Figure 1 : Risques mondiaux classés par ordre de gravité à court et à long terme
Source : Forum économique mondial, enquête sur la perception des risques mondiaux 2024 - 2025 : Enquête sur la perception des risques mondiaux 2024 - 2025 du Forum économique mondial.
Au-delà du transfert des risques, le secteur de l'assurance joue désormais un rôle clé dans la promotion du développement durable. De nombreux assureurs ont pris l'initiative d'atténuer l'impact du changement climatique et de promouvoir des pratiques durables. Ces initiatives consistent notamment à investir dans des projets écologiques et à encourager les assurés à adopter un comportement responsable. Parallèlement, l'assurance inclusive est considérée comme un outil essentiel pour protéger les communautés les plus vulnérables. Ces produits offrent un filet de sécurité financière aux communautés qui sont traditionnellement exclues de l'assurance formelle : les petits exploitants agricoles, les travailleurs informels et les communautés autochtones
L'assurance inclusive a le potentiel de faire avancer l'agenda de la durabilité
Les efforts du secteur de l'assurance en matière de développement durable dans les domaines de la gestion des investissements et de l'atténuation des risques environnementaux constituent une étape positive, mais ne sont pas suffisants. Ces approches ont souvent négligé l'intégration profonde des impacts sociaux et de gouvernance dans les opérations d'assurance. Le développement durable implique l'intégration de critères environnementaux, sociaux et de gouvernance (ESG) dans toutes les décisions stratégiques et opérationnelles prises par les assureurs. Cela va au-delà des risques financiers et prend en compte les effets à long terme des assureurs sur la société et les communautés qu'ils servent.

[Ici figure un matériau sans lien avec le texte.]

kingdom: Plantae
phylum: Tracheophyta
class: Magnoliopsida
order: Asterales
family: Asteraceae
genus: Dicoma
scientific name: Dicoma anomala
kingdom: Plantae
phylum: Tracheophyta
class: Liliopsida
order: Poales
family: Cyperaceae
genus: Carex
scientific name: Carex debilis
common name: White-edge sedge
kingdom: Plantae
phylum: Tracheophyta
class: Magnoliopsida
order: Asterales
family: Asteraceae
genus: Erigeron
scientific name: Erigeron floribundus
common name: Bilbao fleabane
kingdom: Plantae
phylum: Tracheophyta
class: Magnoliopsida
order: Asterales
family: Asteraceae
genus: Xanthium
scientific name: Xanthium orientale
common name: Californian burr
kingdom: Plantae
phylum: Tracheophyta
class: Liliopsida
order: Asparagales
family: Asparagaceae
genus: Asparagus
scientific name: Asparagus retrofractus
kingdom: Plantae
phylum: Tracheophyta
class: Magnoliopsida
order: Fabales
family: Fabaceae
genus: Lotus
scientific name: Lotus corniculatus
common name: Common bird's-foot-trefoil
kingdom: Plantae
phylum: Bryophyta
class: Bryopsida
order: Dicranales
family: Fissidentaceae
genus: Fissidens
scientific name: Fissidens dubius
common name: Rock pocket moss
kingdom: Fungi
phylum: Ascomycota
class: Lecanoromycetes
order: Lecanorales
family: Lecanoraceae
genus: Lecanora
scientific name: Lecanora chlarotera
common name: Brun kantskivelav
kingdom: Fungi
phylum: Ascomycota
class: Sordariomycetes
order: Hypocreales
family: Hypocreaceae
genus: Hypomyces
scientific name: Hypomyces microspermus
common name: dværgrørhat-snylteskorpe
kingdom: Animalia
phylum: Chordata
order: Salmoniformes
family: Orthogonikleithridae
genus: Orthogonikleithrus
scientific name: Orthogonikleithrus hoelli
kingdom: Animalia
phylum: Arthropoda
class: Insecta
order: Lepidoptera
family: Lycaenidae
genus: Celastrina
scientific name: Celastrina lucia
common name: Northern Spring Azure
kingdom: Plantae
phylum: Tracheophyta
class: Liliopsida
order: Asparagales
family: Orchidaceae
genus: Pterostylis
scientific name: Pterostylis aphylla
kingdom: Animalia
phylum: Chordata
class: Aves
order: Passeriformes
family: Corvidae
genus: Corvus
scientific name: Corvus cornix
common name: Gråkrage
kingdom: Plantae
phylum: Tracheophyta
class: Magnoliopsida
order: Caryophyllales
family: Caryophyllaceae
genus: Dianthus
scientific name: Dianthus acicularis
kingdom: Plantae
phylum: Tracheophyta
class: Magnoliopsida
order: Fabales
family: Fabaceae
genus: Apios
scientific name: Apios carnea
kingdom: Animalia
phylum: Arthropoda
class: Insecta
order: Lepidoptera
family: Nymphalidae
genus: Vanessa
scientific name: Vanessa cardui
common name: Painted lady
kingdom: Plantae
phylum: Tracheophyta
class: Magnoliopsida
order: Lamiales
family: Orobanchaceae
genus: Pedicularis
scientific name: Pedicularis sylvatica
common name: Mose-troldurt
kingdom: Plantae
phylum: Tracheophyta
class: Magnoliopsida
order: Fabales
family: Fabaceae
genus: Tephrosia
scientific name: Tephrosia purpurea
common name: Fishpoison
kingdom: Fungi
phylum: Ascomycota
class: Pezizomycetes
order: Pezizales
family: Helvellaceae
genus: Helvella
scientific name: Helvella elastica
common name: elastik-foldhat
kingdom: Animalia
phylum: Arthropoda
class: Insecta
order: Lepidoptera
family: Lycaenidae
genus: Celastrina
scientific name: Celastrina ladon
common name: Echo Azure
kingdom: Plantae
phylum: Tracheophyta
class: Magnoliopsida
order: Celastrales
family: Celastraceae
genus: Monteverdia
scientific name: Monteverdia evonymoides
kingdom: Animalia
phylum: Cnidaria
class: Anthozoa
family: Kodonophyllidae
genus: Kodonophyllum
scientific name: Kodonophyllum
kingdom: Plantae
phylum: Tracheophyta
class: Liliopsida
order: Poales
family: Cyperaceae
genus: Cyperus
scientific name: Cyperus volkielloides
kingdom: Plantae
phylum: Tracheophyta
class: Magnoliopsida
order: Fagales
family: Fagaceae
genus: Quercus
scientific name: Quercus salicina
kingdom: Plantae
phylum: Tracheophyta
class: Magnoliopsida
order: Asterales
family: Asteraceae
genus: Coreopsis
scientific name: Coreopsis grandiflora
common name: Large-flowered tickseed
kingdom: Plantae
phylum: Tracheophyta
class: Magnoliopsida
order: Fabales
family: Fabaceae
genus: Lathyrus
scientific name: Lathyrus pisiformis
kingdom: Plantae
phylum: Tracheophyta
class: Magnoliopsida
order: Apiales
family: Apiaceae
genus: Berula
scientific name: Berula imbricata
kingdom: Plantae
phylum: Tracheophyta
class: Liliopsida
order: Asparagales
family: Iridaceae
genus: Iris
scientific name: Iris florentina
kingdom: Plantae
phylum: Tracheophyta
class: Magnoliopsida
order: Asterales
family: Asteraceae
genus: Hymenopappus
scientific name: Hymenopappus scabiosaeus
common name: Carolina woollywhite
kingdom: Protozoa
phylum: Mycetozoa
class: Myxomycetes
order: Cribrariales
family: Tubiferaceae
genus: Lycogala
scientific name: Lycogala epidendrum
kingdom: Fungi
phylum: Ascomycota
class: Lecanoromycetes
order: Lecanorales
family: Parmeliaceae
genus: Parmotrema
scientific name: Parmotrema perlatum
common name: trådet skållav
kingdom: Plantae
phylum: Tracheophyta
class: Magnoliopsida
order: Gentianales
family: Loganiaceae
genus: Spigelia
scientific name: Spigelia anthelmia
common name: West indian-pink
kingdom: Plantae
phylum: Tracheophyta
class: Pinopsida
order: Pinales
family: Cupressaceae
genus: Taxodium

L'assurance inclusive peut être utilisée pour rééquilibrer cette approche potentiellement inégale. En desservant les communautés et les segments de marché exclus de l'économie formelle, l'assurance inclusive peut réduire le déficit de protection. Elle offre également une solution plus équitable et davantage axée sur le développement. Par conséquent, l'assurance inclusive peut être utilisée de manière tangible pour traduire les engagements ESG en mesures d'impact réelles et mesurables. Cela peut contribuer à renforcer à la fois la durabilité sociale et le potentiel de rentabilité à long terme du secteur.
Plusieurs acteurs tentent de promouvoir la durabilité, tant au niveau mondial que dans la région ALC.
Au niveau mondial, plusieurs acteurs participent à la promotion d'initiatives visant à encourager le secteur de l'assurance à s'impliquer et à s'engager davantage en faveur du développement durable. Par exemple, les Principes pour une assurance durable (PSI) servent de cadre d'orientation. Ces principes ont été élaborés et sont promus par l'Initiative financière du Programme des Nations unies pour l'environnement (UNEP FI). Le cadre encourage les assureurs à évaluer et à gérer les risques ESG dans toutes leurs branches d'activité, à s'engager avec les parties prenantes et à rendre compte de manière transparente.
Dans la région ALC, la Déclaration de Bogota sur l'assurance durable (DBSS) a été lancée pour adapter la vision mondiale de l'ESG aux réalités de la région. Lancée en 2024, la DBSS est un engagement collectif du secteur de l'assurance et d'autres parties prenantes à contribuer activement aux objectifs de développement durable (ODD). À ce jour, une quarantaine d'institutions de la région ont signé la déclaration, affirmant leur désir d'un secteur de l'assurance plus résilient, plus équitable et plus respectueux de l'environnement.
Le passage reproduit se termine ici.